January 21, 2008, Updated September 13, 2012

Jordanian baby Naji G. was critically ill when doctors from A Heart for Peace whisked her to Israel for life-saving treatment.Naji G. was born in Amman, Jordan in 2004, with severe heart defects and meningitis. Critically ill, the baby was whisked off to Hadassah Hospital in Jerusalem, Israel for a life-saving heart operation. After a month of recovery, she returned to Jordan in good health.

The Arab community in the Middle East is fraught with stories like Naji’s. With high cases of familial inbreeding, congenital heart defects and other genetically transmitted diseases, cases like this are sadly far too common in this part of the world.

Helping to mend these “broken” hearts is an Israeli-French non-profit organization, A Heart for Peace (“Un Coeur pour la Paix” in French). The group founded by doctors, has come to the rescue, by giving life-saving operations to Arab children, with an added hope of peace building at the same time.

So far, since it was founded in 2005, the organization has fixed the hearts of 102 children. Each week a child in need of open-heart surgery, and other invasive cardiology procedures, is admitted to Hadassah, where the Israeli doctors work their miracles.

Ninety percent of the children come from the Palestinian Authority’s Gaza Strip, and receive the operation free of charge. Post-operative care is included.

The organization, founded by Dr. Azaria Rein, a cardiologist from Israel, and Dr. Muriel Haim, a geriatrician from France who lived in Israel for some years, also intends to give expertise to local Palestinian doctors, so that they can be self-sufficient, and perform the much-needed operations within their own communities.

“When I was living in Israel, I came with a group of French doctors to present to them the challenges of every nationality, inside a country at war,” Haim tells ISRAEL21c. “Dr. Rein had already been working with Palestinian children, and we asked how we could help.”

At the time, there was no department of cardiac surgery in any Palestinian hospital. “The children need to go for surgery or else they will die,” says Haim.

Today through the organization, local doctors in Gaza and elsewhere choose which children are most in need. Once in Israel, the operation is fully funded by money provided by A Heart for Peace, and Hadassah Hospital. Each operation costs about Euros 12,000.

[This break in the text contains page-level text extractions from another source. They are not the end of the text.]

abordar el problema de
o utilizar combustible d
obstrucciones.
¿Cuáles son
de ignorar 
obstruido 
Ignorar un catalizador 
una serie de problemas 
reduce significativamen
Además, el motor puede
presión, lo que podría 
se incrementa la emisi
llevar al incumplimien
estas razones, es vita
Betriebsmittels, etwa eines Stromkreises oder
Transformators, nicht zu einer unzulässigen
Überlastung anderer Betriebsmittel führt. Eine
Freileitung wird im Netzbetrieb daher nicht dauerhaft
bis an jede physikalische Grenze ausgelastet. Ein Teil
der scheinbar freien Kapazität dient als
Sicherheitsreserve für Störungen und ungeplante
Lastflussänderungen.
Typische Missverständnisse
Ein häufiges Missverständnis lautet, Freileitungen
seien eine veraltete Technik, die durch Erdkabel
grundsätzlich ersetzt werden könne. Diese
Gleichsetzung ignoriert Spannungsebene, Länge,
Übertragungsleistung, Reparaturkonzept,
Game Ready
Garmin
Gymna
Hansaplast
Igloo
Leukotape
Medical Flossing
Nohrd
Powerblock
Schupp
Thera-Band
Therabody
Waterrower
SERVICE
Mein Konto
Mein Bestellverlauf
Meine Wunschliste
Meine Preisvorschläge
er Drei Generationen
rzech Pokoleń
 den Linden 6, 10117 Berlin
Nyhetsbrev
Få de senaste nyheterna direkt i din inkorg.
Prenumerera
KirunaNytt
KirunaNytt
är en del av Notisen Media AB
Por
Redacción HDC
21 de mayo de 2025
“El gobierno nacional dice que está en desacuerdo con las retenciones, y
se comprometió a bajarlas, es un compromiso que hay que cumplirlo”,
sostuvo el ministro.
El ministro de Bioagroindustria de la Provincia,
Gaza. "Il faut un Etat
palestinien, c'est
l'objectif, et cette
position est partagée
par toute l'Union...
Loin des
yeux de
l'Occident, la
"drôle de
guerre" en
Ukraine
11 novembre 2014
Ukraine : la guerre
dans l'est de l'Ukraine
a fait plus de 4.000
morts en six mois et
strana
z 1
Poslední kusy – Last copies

Thanks to some political backend maneuverings, the organization also has an agreement allowing the children and mothers to pass through the Israeli border with relative ease.

The organization expects to continue treating one child per week, amounting to about 50 heart operations a year.

These procedures are all performed at Hadassah Hospital, often by teams that include both Israeli and Palestinian physicians, the latter who are in training at Hadassah. Rein said that one day he hopes to “enable Palestinians to open up a pediatric cardiac center for themselves which will compete with our center.”

“We think it is necessary to train doctors on cardiac ecography,” says Haim. “They also need to be trained in post-surgery follow-up, and to learn how to increase their diagnosis level.”

Currently, one Palestinian doctor is in training for pediatric heart surgery at Hadassah, and two more trainees are expected to arrive later this year.

Haim, who is now employed as an executive at the drug company Merck, contends that in addition to the lives saved, A Heart for Peace works as a bridge for peace, a bid recognized by the United Nations.

In 1981, the World Health Organization (which belongs to the UN), developed a resolution that formally linked war and public health. It stated: “The role of physicians and other health workers in the preservation and promotion of peace, is the most significant factor for the attainment of health for all.”

Haim agrees: “We are working to let people better understand each other. We have mothers come to us from Gaza who have never been to Israel before. The only thing they know about Israel is the soldier, but once they have their kid cured [by Israelis], they can’t look at [Israel] soldiers in the same way.”

She explains that when in the hospital, the Palestinian mothers share a room with Israeli mothers, whose children are also undergoing post-operative care. Normally women from these two societies have little contact, and sometimes animosity towards each other.

When the Palestinian women return back to the PA, they are not only thankful to have healthy children in their arms, “The mothers return with a vision and hope of peace,” concludes Haim.